Mathias Wargon Oui, l'été a été difficile, mais il a suivi un hiver difficile. On a fait face aux mêmes problèmes qu'habituellement. Heureusement, la canicule ne s'est pas trop mal passée, avec quand même une augmentation de patients fragiles. Pas forcément liée à la canicule en elle-même, mais des patients qui étaient fatigués. Mais le problème ce n'est plus cet été, le problème c'est l'hiver prochain. On nous demande de tenir dans un système qui s'effondre et on ne va plus y arriver. On a l'impression d'être le dernier maillon de la chaîne et le dernier maillon de la chaîne va craquer.

Avec notamment des problèmes de remplacements et des plannings très difficiles à tenir ?

Des plannings impossibles à tenir. Soit on tient des plannings impossibles, avec des gens qui vont finir par s'arrêter ou démissionner ; soit on ne tient pas les plannings et, dans ces cas-là, on ferme des lits. Cela veut dire des patients qui restent aux urgences, qui sont sur des lits aux urgences. Et donc soit on augmente la durée de séjour, soit on risque la vie.

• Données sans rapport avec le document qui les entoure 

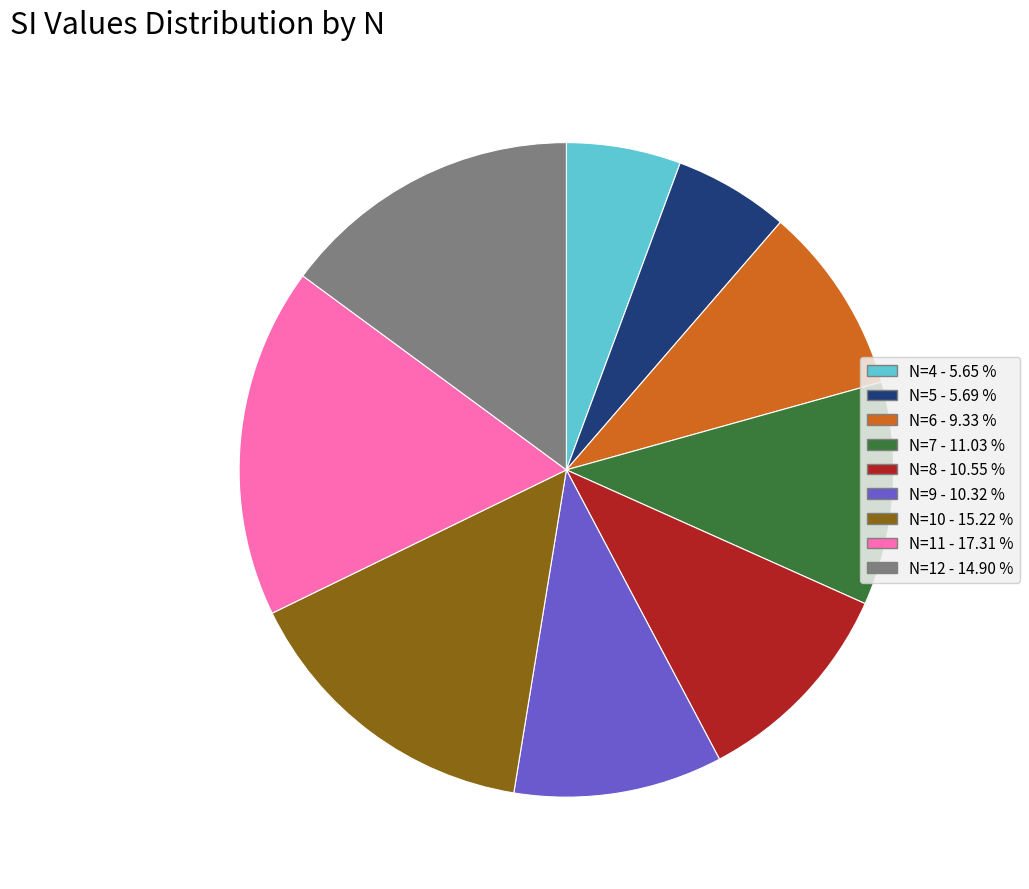

Is the sum of N=11 - 17.31 % and N=7 - 11.03 % greater than half?

No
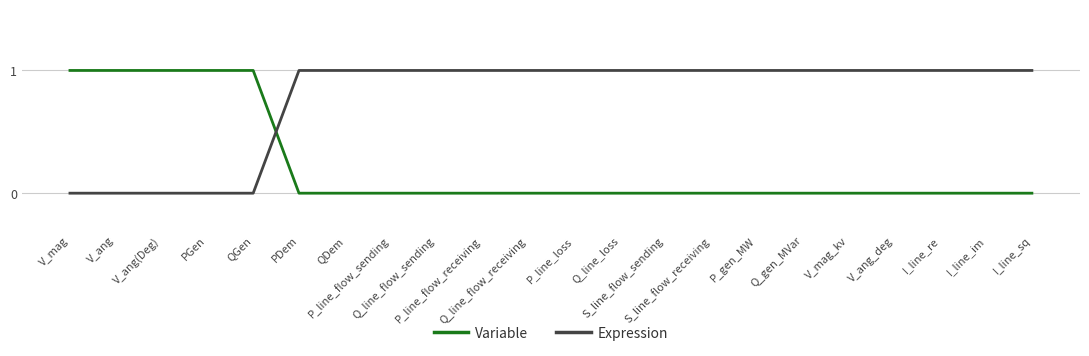

Reading right to left, list all the values displayed in this chart.

Variable: 0	0	0	0	0	0	0	0	0	0	0	0	0	0	0	0	0	1	1	1	1	1
Expression: 1	1	1	1	1	1	1	1	1	1	1	1	1	1	1	1	1	0	0	0	0	0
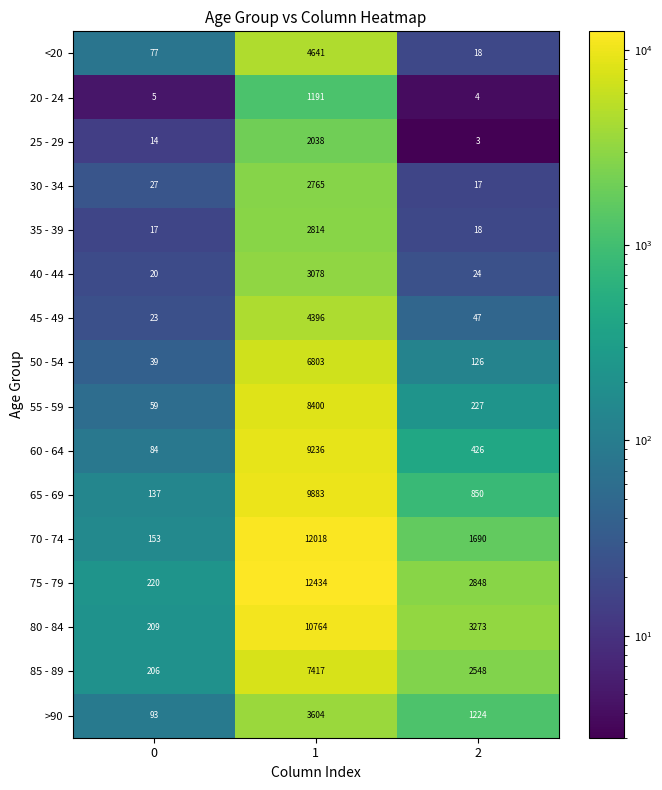

What is the smallest value displayed?

3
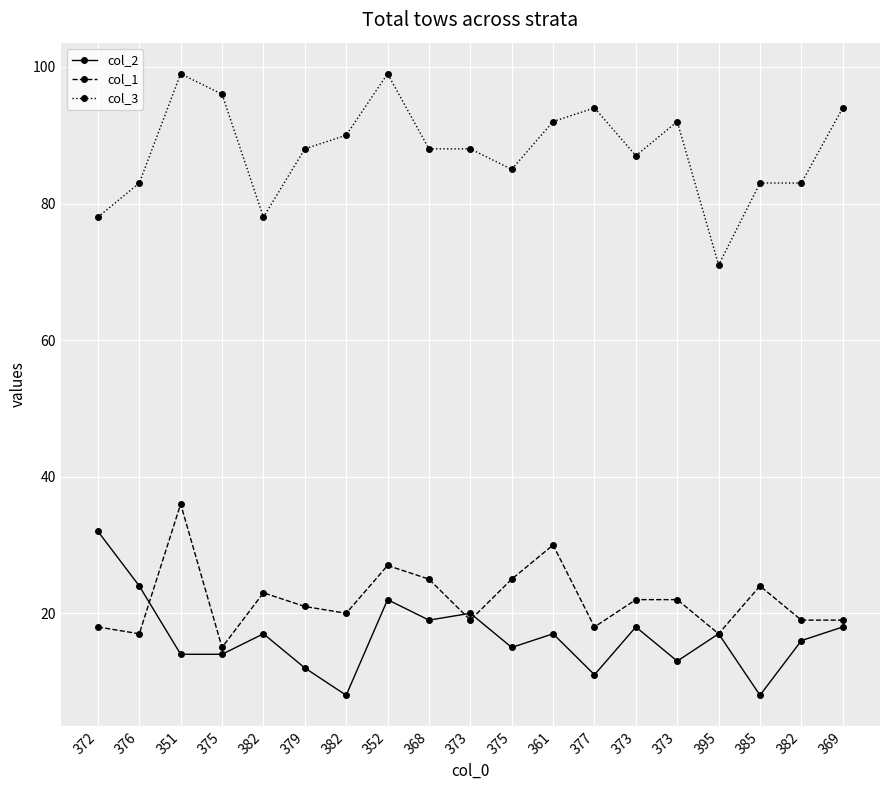

At how many categories does at least one series exceed 55?

19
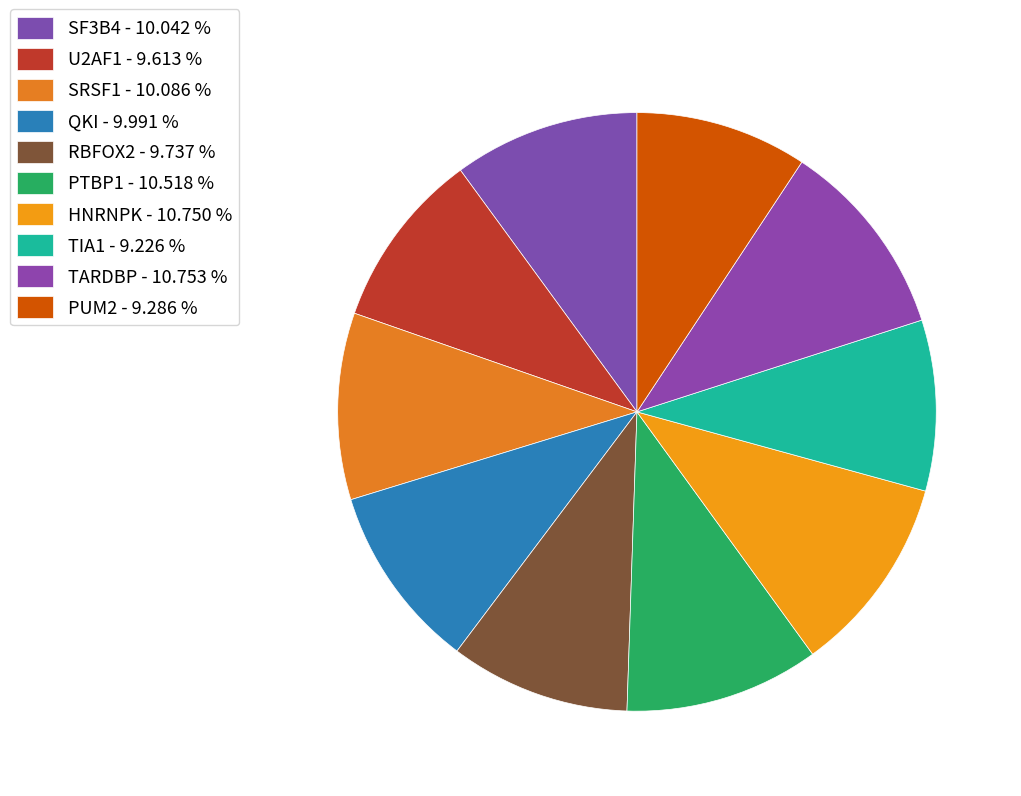

How many slices are in this pie chart?

10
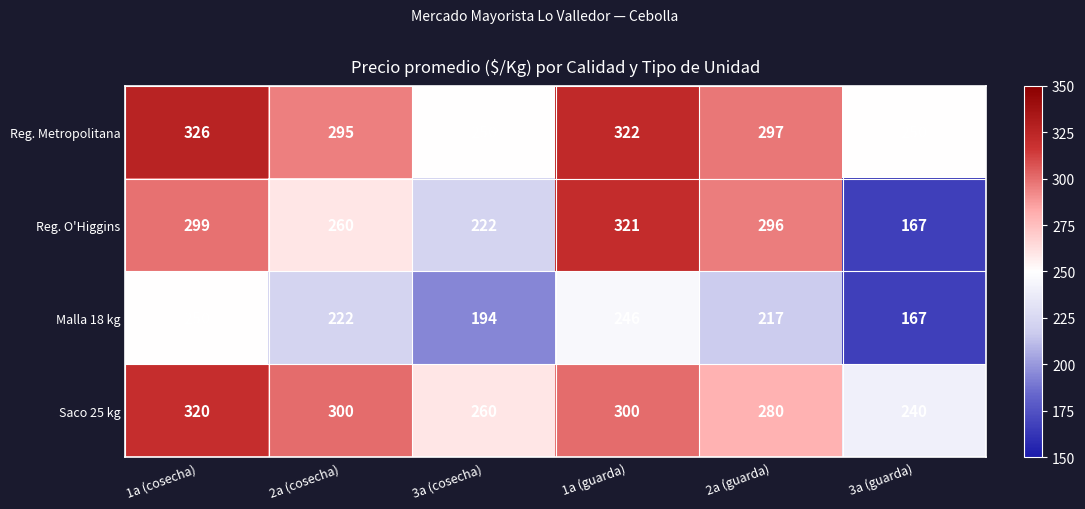

Which series has the largest range (max minus min)?

Reg. O'Higgins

Qu'attendez-vous de ce plan hôpital ?

Personnellement, je n'en attends pas grand-chose, je ne pense pas qu'il va y avoir de révolution. Cela fait 25 ans qu'on voit le système se dégrader. On a mis des moyens aux urgences pour pallier des problèmes extérieurs et il y a un moment, ça ne tient plus. Le système public se dégrade fortement. Une situation concrète, par exemple : dans les hôpitaux psychiatriques, les patients restent des heures, voire plus de 24 heures, attachés sur un brancard parce que les conditions de sécurité ne sont pas réunies. Il y a des patients qui passent des nuits aux urgences, ou alors parce qu'on fait un effort, on les hospitalise, mais en chirurgie, alors que ce sont des patients de médecine générale, ils ne sont donc pas correctement pris en charge. Moi, je n'arrive plus à embaucher de médecins français, parce qu'ils trouvent des boulots mieux payés, moins difficiles à l'extérieur, sans gardes, sans week-end. Donc je n'embauche plus que des médecins étrangers, qui sont compétents, mais cela veut dire que l'on ne trouve plus de médecins français. 

Le gouvernement n'envisage pas de faire d'économies, mais n'envisage pas non plus de mettre plus d'argent dans l'hôpital. Il s'agit donc de faire mieux avec autant, qu'en pensez-vous ?

Je ne sais pas comment ils vont faire, ils sont sûrement plus intelligents que moi. Moi, ce que je sais, c'est qu'il y a en permanence un double discours qui dit, d'un côté que oui, on va améliorer l'hôpital public ; et de l'autre, les agences régionales de santé, qui sont des monstres bureaucratiques, nous demandent de faire plus d'économies, de faire plus attention. On est pris entre le marteau et l'enclume.